Birmingham shamed in list of worst national pothole hotspots
Birmingham has been shamed in a list of the worst pothole hotspots with over 58,000 recorded across the city’s roads.
The city council recorded 58,652 potholes between 2015 and 2018 and is placed 13th in the UK.
In Birmingham there was an average of 8.60 potholes per kilometre.
Devon had the most amount of potholes recorded by a local authority at 150,395. City of Edinburgh was the second worst at 112,619 and Northamptonshire third at 108,816.
The data was obtained following a Freedom of Information request by insurance provider The Insurance Emporium to 205 local authorities, 175 of whom responded.
Professor Nicholas Thom, of Nottingham University and a UK pothole expert, said: “Potholes are not an inevitable fact of life.
“They are caused by water that gets into the road surface and is then squeezed by the action of high tyre pressures, made worse by freezing and thawing.
“Very impermeable surfaces, such as hot rolled asphalt, are extremely pothole resistant but they are more expensive and less nice to drive on.”
He added: “More permeable surfaces, as permitted by Highways England and most local authorities, are cheaper and nicer to drive on – until they fall apart and form potholes.

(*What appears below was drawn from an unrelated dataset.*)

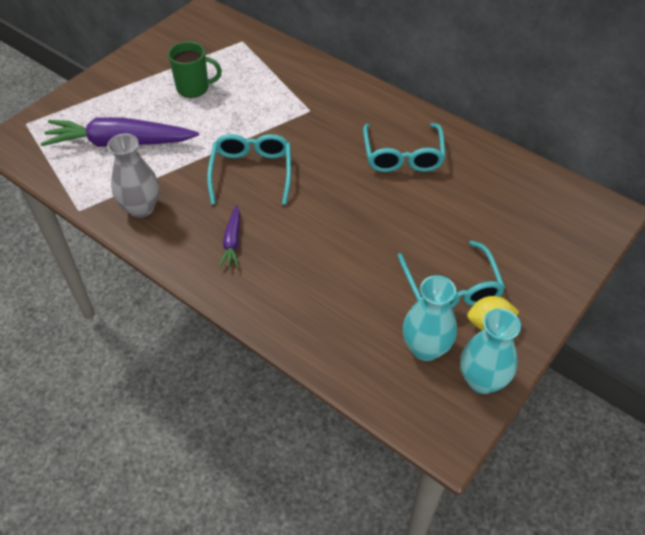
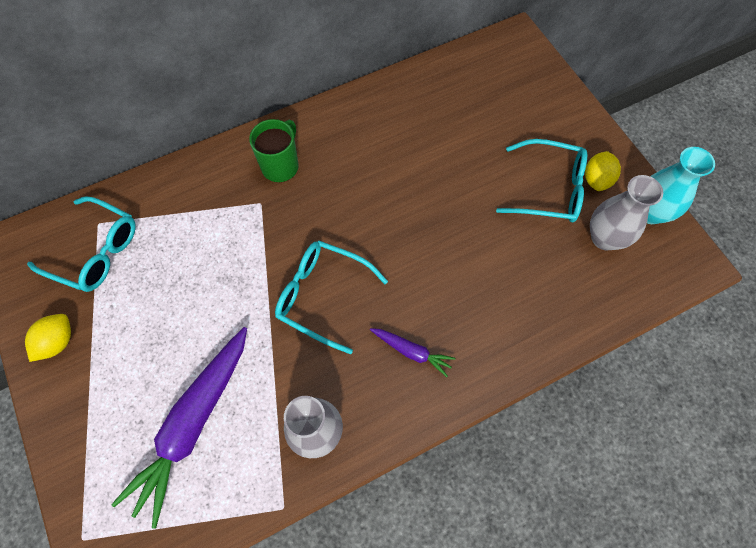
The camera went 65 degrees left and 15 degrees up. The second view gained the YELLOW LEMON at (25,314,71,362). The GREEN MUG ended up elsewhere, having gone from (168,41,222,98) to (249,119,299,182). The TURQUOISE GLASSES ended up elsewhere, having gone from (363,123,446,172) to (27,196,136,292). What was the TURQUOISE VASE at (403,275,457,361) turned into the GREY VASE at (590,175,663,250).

“So the number of potholes per kilometre on a given authority’s roads depends not only on the repair budget, repair strategy, and the climate -frosts are bad news- but also on a historical policy choice, namely what surfacing materials to use. It is a choice that badly needs to be reviewed.”
The A38 Kingsbury Road in Castle Vale was last year revealed as the road which generated the most complaints about potholes in Birmingham.

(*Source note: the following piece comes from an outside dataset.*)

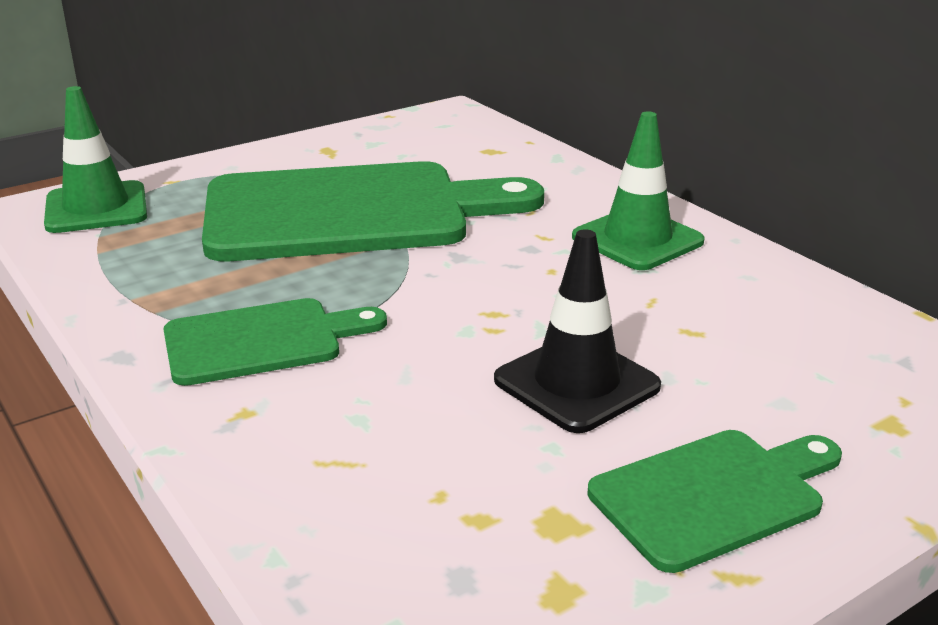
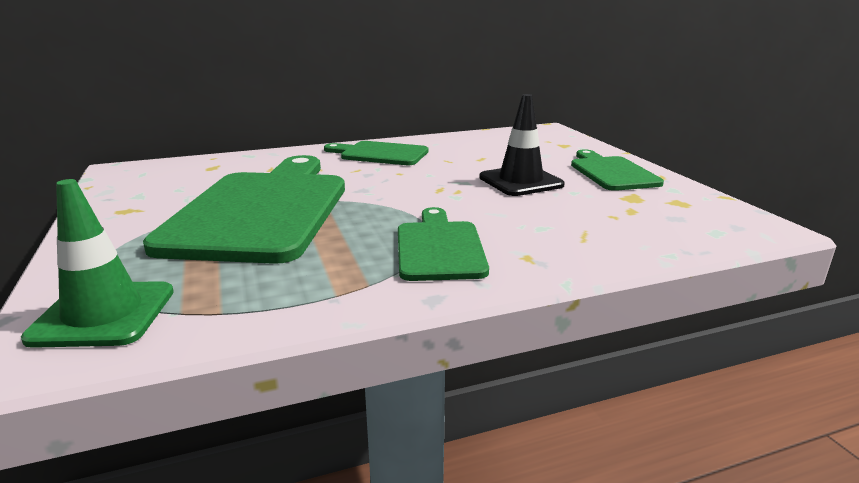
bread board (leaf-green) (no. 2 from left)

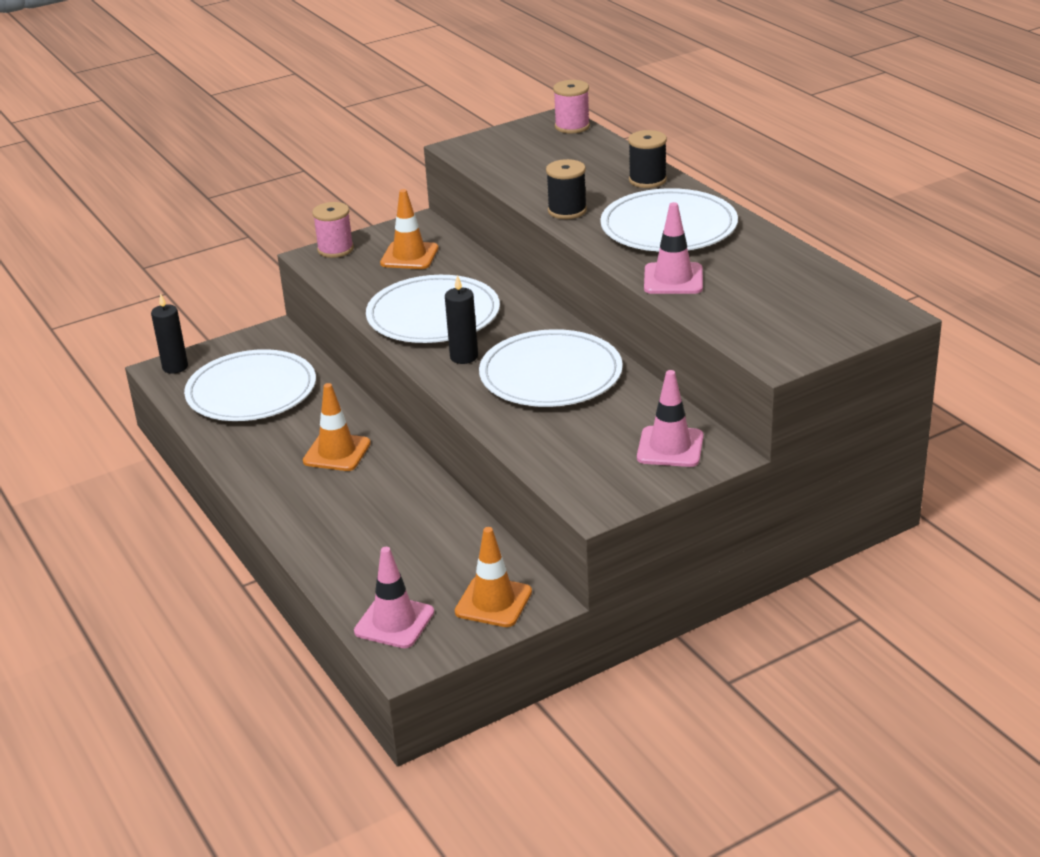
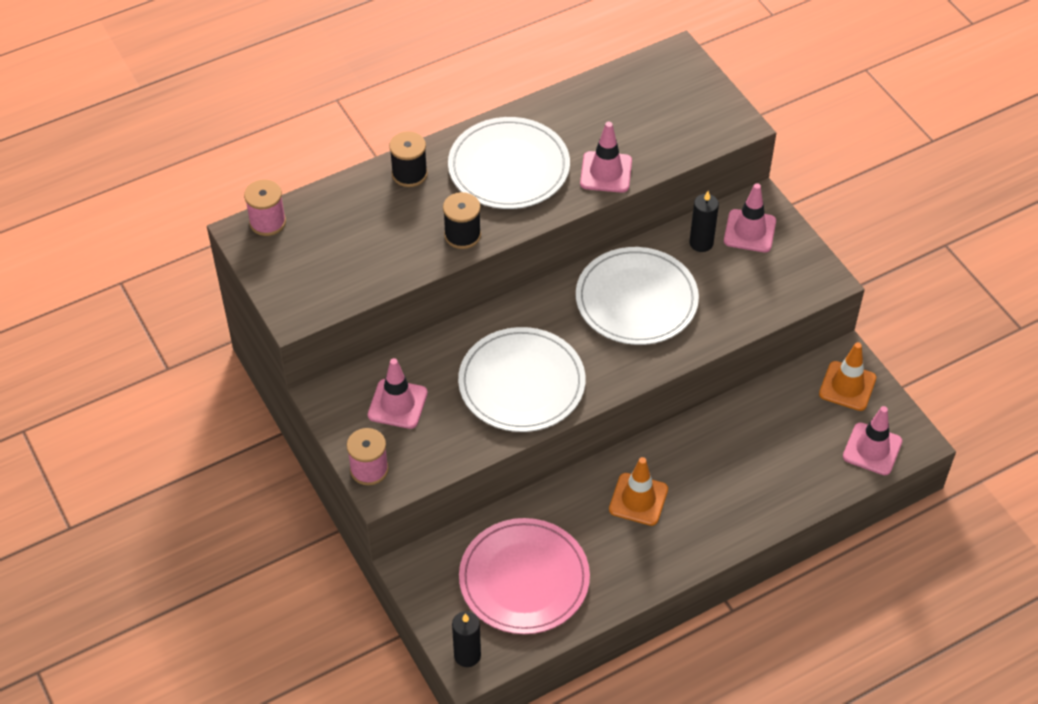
pillar candle (ebony) (no. 2 from left); plate (rosy); safety cone (rosy) (no. 1 from left)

The city council received 169 reports about defects on the A38 Kingsbury Road in Castle Vale between April 1 2017 and March 31 2018 – more than any other route and an average of nearly one complaint every 48 hours.
The authority stated all reports were investigated individually confirming 112 repairs were carried out by highways contractor Amey during the period.
They added that some potholes may have been reported more than once.
A massive increase in the number of potholes reported by motorists in Wolverhampton prompted the city’s highways bosses to address the problem as a matter of urgency.
In the last two years alone, incidents of reported potholes have risen more than 50 per cent and now average around 1,500 per year.
Particular troubled roads cited by drivers in the city include Bushbury Lane, Oxley, especially near the KFC restaurant, and the nearby roundabout that connects Stafford Road with Three Tuns Lane.